To bring this story to an end, I had a great interview with another internal team and they were going to make me an offer to join their team. In the end, their VP killed my offer and I wasn’t going to be allowed to move over. That VP and my manager, they had worked together for years previously. So there was a good amount of underhanded nonsense going on. In the end I decided to leave, was offered a severance, and found a new job as a manager.

I guess some of the takeaways here are document your collaboration with your manager and team members and not all management is “leadership”.
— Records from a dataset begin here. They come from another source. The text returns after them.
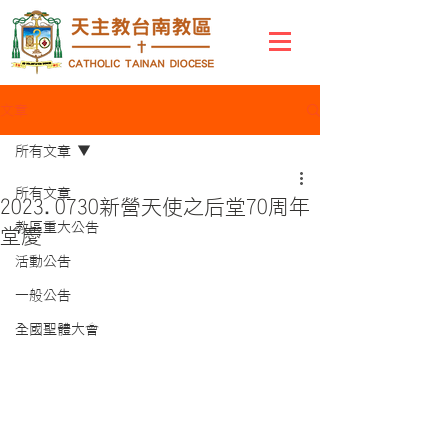
文章
所有文章
所有文章
2023.0730新營天使之后堂70周年
教區重大公告
堂慶
活動公告
一般公告
全國聖體大會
First, documentation is important. It’s hard to do, but necessary. Even with the documentation I had, I got lazy and if I’d been better, I could have probably had a solid legal case for retaliation. My review, which had been delivered a month previous for the previous year I was being dressed down for, was good. In this case, I’m not sure HR is going to be your friend. I definitely showed HR that there was problems with how this was being done and their management had not done the documentation necessary to bring these kinds of threats against me and they really did nothing. Easiest way to do this is to send a follow-up email to your one-on-one that just reiterates the discussion, outcomes, and deliverables or things that need doing. In the case of my situation, I started recording all meetings starting with that bomb drop one.

Second, not all management is leadership. Some people are leaders, they work to collaborate and help be an advocate for their team memebers, teams, and organizations, in that order. Most managers are not and just work throught metrics and grade you upon how those are perceived. These are they kinds of people who shove some kind of work methodology on the team without discussion. They are the kind of people who have to threaten their team with words like “insubordination” or talk about how big and bad they are when managing people. Leaders say things like “we” and not “I” when they talk about the accomplishments of the team.

This certainly wasn’t the first frustrating interaction with a manager, but it definitely was one of the hardest I had to deal with. It’s never easy to have your life, livelihood, and family’s security threated and come out okay. A year later, I’m able to think about it without getting upset, but it still frustrates me, because I really liked what I was doing and the team I got to work with.